Because computer networks are dynamic and complicated systems, their setup and administration remain difficult. 

Switches, routers, firewalls, and middleboxes are among the many resources that make up a network. 

They are responsible for passing packets across them. 

Because of the amount of various events happening at the same time and the variety of the network resources, network administrators are responsible for configuring and maintaining these resources, which is a very challenging job. 

The PBNM paradigm [68] enables network managers to set rules to regulate the behavior of network resources as well as packages flowing across the network to automate this management. 

Network administrators may designate, for example, which services have higher priority to ensure QoS, or which network resources should be turned off because they are inefficiently using energy, using rules. 

Despite the PBNM paradigm's success, recent technological breakthroughs in mobile devices and networks have promoted users' mobility, making location one of the most critical components for understanding where devices, resources, or people are. 

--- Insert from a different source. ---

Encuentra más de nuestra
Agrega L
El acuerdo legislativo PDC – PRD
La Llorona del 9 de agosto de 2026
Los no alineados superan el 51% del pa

Network management has become a complex undertaking due to the combination of location and mobility information with other essential contextual information such as the health of network resources or the statistics of items passing over the network. 

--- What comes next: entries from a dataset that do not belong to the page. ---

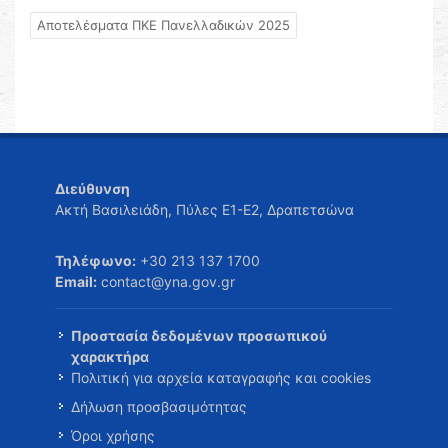
Αποτελέσματα ΠΚΕ Πανελλαδικών 2025
Διεύθυνση
Ακτή Βασιλειάδη, Πύλες Ε1-Ε2, Δραπετσώνα
Τηλέφωνο:
+30 213 137 1700
Email:
contact@yna.gov.gr
Προστασία δεδομένων προσωπικού
χαρακτήρα
Πολιτική για αρχεία καταγραφής και cookies
Δήλωση προσβασιμότητας
Όροι χρήσης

Nowadays, network managers must create more complicated rules and duties, which necessitates taking into account past context-aware data. 

Furthermore, since network equipment have traditionally been closed, proprietary, and vertically integrated, the infrastructure's rigidity limits on-demand innovation and development. 

Context-aware systems management seeks to account for the availability of dynamically changing resources and services during the course of a system's operation. 

Management rules and automated procedures must be able to react to dynamic changes in order to provide the best possible service to the user in any circumstance. 

Automatic setup of components, automated identification of chances for performance enhancement (self-optimization), automatic detection, diagnosis, and repair of local hardware and software issues, and automatic defense against assaults are all examples of self-management capabilities. 

The goal is to reduce the amount of external intervention, such as by human system administrators, while maintaining the architectural qualities mandated by the specification. 

The term "self-configuration" refers to the process through which an application's internal structure adapts to its surroundings. 

Networks are large-scale distributed systems that need management solutions that dynamically alter the behavior of the resources under administration. 

This network administration is a difficult undertaking with a high level of complexity. 

In the application of the PBM dedicated to network management, enforcing network QoS and choosing multiple routes to access specific network resources became a need in certain cases. 

The PBNM paradigm was created to undertake policy-based network management. 

This paradigm allows an administrator to declare what he or she wants to do, as well as the final outcomes, without needing to know how to do it for particular devices.